The Giants need a stronger arm in the right field.
2) PRODUCER FOR PRODUCT He's got a Picasso in his den.
3) OBJECT USED FOR USER The sax has the flu today. The buses are on strike.
4) CONTROLLER FOR CONTROLLED Napoleon lost at Waterloo.
A Mercedes rear-ended me.
5) INSTITUTION FOR PEOPLE RESPONSIBLE You'll never get the university to agree to that
6) THE PLACE FOR THE INSTITUTION The White House isn't saying anything. Paris is introducing longer skirts this season. Hollywood isn't what it used to be.
In the case of metonymy, we attribute human properties to something that is not human - theories, disease, inflation. In such contexts, the related property cannot be attributed to any particular human being. When we say, "Inflation stole my savings," we do not relate inflation to anyone.
Let's analyze metonymy examples taken from the websites of leading news agencies such as The New York Times and Reuters:
The White House forecast a staggering jump in the nation's monthly jobless rate.
Taiwan and the United States discussed how to get "closer coordination" between the island and the World Health Organization during the outbreak, drawing a rebuke from China.
Mr. Paul, a libertarian, said he had returned to Washington "so that history will record that not everyone gave in to the massive debt Congress is creating" with the multiple rounds of coronavirus relief it had enacted over the past six weeks.
In these examples, metonymy is represented by the place instead of the institution.
The nonpartisan Congressional Budget Office predicted on Friday that the economy would contract at an annual rate of nearly 40% in the second quarter.
Switzerland's government boosted its powers to force firms to make more critical medical supplies.
The Senate passed Tuesday's measure by voice vote - a necessity since most senators were not present because the chamber had been in a prolonged recess — though two Republican senators, Rand Paul of Kentucky and Mike Lee of Utah, spoke against it beforehand.
In these examples, metonymy is represented by the institution instead of the people responsible.
The president's family business is asking his administration for rent relief.
"You're not allowed to have a customer. So, in some places, it's rigorous. New Jersey is strict. New York is strict.
In the western state of North Rhein-Westphalia, wearing a mask is mandatory at bus stops, train stations, banks, post offices, and gas stations. At the same time, Berlin has decided not to make mask-wearing in shops obligatory. Here we attribute human properties to something that is not human, to the cities.

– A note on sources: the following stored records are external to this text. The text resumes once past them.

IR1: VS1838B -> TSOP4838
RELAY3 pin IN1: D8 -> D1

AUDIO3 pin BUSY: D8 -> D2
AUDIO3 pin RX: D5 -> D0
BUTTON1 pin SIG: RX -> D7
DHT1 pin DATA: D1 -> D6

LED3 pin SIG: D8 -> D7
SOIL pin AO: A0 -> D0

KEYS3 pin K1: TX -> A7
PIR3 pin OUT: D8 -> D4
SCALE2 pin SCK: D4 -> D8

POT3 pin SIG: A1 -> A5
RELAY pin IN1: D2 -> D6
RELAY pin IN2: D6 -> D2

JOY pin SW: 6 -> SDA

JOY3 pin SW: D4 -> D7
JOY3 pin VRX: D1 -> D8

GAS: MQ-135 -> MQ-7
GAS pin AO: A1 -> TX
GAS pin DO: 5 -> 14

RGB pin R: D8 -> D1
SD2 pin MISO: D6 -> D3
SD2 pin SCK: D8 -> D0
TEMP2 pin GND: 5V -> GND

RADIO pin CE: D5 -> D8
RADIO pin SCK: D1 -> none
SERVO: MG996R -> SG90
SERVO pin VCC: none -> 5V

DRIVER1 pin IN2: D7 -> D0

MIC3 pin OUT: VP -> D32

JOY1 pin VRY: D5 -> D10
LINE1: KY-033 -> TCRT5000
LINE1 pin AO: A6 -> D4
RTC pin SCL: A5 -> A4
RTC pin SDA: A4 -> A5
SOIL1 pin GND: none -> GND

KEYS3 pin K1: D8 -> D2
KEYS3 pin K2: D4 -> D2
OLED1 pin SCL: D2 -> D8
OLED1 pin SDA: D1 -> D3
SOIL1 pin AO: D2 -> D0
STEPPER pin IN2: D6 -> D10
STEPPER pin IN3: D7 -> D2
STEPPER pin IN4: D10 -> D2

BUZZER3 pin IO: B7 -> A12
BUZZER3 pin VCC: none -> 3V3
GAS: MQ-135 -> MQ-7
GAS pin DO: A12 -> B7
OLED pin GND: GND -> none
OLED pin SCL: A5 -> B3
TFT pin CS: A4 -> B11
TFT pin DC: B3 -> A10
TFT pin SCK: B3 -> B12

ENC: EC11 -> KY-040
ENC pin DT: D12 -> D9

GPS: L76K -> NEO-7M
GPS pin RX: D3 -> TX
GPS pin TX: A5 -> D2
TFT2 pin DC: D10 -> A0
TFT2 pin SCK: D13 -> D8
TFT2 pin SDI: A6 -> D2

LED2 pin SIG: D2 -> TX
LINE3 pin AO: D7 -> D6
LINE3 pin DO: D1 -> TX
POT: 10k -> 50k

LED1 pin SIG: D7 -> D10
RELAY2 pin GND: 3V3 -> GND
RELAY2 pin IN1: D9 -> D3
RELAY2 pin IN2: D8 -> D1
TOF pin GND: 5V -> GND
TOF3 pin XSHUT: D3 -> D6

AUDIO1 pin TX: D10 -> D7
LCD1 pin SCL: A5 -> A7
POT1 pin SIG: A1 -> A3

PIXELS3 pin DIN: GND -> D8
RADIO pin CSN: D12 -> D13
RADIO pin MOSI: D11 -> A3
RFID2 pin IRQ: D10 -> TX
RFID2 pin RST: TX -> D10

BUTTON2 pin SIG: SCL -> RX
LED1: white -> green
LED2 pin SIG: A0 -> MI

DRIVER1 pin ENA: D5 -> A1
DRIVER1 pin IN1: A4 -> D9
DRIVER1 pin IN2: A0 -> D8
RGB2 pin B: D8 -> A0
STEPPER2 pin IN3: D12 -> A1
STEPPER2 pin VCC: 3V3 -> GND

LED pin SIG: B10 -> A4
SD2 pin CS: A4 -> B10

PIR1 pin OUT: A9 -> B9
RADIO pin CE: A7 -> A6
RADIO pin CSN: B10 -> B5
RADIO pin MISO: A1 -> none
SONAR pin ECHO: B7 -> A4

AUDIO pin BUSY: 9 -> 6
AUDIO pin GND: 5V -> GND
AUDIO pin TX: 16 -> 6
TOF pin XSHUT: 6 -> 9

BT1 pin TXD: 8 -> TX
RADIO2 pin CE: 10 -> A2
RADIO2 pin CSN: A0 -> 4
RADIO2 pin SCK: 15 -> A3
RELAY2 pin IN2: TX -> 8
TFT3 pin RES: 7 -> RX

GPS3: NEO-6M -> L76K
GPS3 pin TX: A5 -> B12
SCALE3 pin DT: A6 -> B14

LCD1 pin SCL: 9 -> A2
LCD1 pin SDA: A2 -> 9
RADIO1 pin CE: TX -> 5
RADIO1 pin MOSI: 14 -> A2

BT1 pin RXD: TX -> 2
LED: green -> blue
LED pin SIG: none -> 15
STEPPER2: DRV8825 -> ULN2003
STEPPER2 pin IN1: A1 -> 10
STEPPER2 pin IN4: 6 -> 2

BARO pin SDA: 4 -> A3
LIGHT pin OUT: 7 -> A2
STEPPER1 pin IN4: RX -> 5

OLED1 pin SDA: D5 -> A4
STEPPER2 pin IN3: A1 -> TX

The Senate appears unlikely to follow suit, though senators are discussing how to manage remote hearings and stay connected while scattered across the coun try un til at least May 4.
In these examples, we attribute human properties to something not human, to business, cities, and institutions.
Cognitive linguistics allows a deeper understanding of the processes underlying metonymy and
metonymic relationships. Author [6] believes that it is the cognitive principles that underlie the choice of the metonymy model. Cognitive principles correlate with three conceptual system determinants: human experience, perceptual selectivity, and cultural preferences. Metonymy is not limited to language alone but is a cognitive process that operates within the same idealized cognitive model. Metonymic relationships arise not between words as language units but between concepts as units of thinking or cognitive activity.
CONCLUSIONS
In modern linguistics, metonymy is considered "a cognitive mechanism for the representation of knowledge, both as a result of their reflection in the system meanings of linguistic units, and in the course of constructing a statement". Metonymy acts to represent, transform, and evaluate social and political life phenomena in the media discourse. As a cognitive phenomenon, metonymy is involved in the processing of knowledge and its conceptualization. In news discourse, metonymy is used to express a concept economically. A shift in focus in metonymic nomination creates a positive or negative assessment, distortion of information, and depersonalization of individual referents to influence the reader. An appeal to an encyclopedic knowledge of a socio-historical and national-cultural nature makes it possible to interpret metonyms.